Every point of the Earth also experiences a gravitational force as it is pulled towards the moon, the direction of this force being different for different points of the Earth.
The resultant of these two forces creates the tide-generating force. If we now consider two points on the Earth’s surface, one directly below the moon and the other on the far side, it turns out that the moon’s gravitational force at the near point is greater than the centrifugal force which, as we have seen, is away from the moon.
The far point is farther away from the moon by one Earth diameter and the moon’s gravitational force there happens to be smaller than the centrifugal force, so the net force on water at the far point is away from the moon.
In most popular accounts, the simultaneous occurrence of tides at the two opposite points is explained by asserting that while the moon pulls the water at the near point some distance, it pulls the Earth’s body a little less.

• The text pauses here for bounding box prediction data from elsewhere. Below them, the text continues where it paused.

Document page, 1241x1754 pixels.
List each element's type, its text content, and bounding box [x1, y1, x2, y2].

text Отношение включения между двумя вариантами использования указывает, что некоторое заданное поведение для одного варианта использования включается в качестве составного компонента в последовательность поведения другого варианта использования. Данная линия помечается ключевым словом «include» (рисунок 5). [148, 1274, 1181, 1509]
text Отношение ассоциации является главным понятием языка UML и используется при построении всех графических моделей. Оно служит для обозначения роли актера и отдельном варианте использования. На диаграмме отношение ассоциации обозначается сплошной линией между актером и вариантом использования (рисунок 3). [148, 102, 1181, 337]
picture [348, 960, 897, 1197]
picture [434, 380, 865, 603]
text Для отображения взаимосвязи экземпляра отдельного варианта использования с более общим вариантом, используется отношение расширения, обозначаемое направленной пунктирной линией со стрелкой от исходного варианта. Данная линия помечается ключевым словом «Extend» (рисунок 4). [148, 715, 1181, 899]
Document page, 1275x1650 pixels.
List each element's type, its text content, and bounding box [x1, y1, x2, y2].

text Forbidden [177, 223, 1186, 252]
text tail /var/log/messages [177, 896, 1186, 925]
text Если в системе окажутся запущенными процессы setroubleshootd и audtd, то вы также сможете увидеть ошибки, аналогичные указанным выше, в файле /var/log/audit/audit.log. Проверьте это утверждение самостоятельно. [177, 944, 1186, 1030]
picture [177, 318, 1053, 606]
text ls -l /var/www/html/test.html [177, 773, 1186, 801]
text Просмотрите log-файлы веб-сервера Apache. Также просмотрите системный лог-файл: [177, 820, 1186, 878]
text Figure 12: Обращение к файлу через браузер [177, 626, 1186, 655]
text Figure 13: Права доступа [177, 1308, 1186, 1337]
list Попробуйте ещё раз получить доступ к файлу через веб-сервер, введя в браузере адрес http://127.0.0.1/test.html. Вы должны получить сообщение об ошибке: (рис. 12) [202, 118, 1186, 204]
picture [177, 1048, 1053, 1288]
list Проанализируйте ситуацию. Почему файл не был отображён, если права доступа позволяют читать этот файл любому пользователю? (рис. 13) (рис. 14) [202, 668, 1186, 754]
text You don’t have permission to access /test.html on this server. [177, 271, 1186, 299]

But this explanation does not clarify why a system like that will not simply collapse under the mutual gravitational attraction between the Earth and the moon.
Ignoring the effects of other bodies, the centre of mass of the Earth and the centre of mass of the moon are both in free fall, following orbits around the common centre of mass of the Earth-Moon system, which gravity and centrifugal acceleration precisely cancel out.
Over most of the Earth’s surface, though, this cancellation is not precise, because you’re either nearer to, or farther away from, the moon, but still forced to orbit at the same rate as the Earth’s centre of mass.
For the ocean on the side of the Earth facing the moon, lunar gravity dominates centrifugal force, so water bulges towards the moon.
On the opposite side, centrifugal force dominates, so water bulges away from the moon. Both bulges produce high tides.
In effect, sea level, which would otherwise be spherical, is stretched along the Earth-Moon axis into an ellipsoid, and as any point on the Earth rotates into and out of either bulge, the local tides flow, then ebb.
The simultaneous high tides on opposite sides of the Earth are a result of an imbalance between gravitational forces and centrifugal forces. Tides are caused by the gravitational interaction of Earth and moon, and to a lesser extent the Earth-Sun interaction.
Although we think of the moon as orbiting the Earth, in fact the moon and the Earth both orbit their common centre of mass, which is close to, but not exactly at, the centre of the Earth. The centrifugal forces generated by the orbital motions of each body just balance the gravitational pull of the other body.
However, the balance is only exact at the centre of each body. On the side of the Earth nearest the moon, the moon’s gravitational pull is slightly greater and the centrifugal force slightly less than at the Earth’s centre, so water here is pulled out towards the moon.
On the opposite side of the Earth, the gravitational pull is slightly less and the centrifugal force slightly greater, so here water is thrown outwards away from the moon.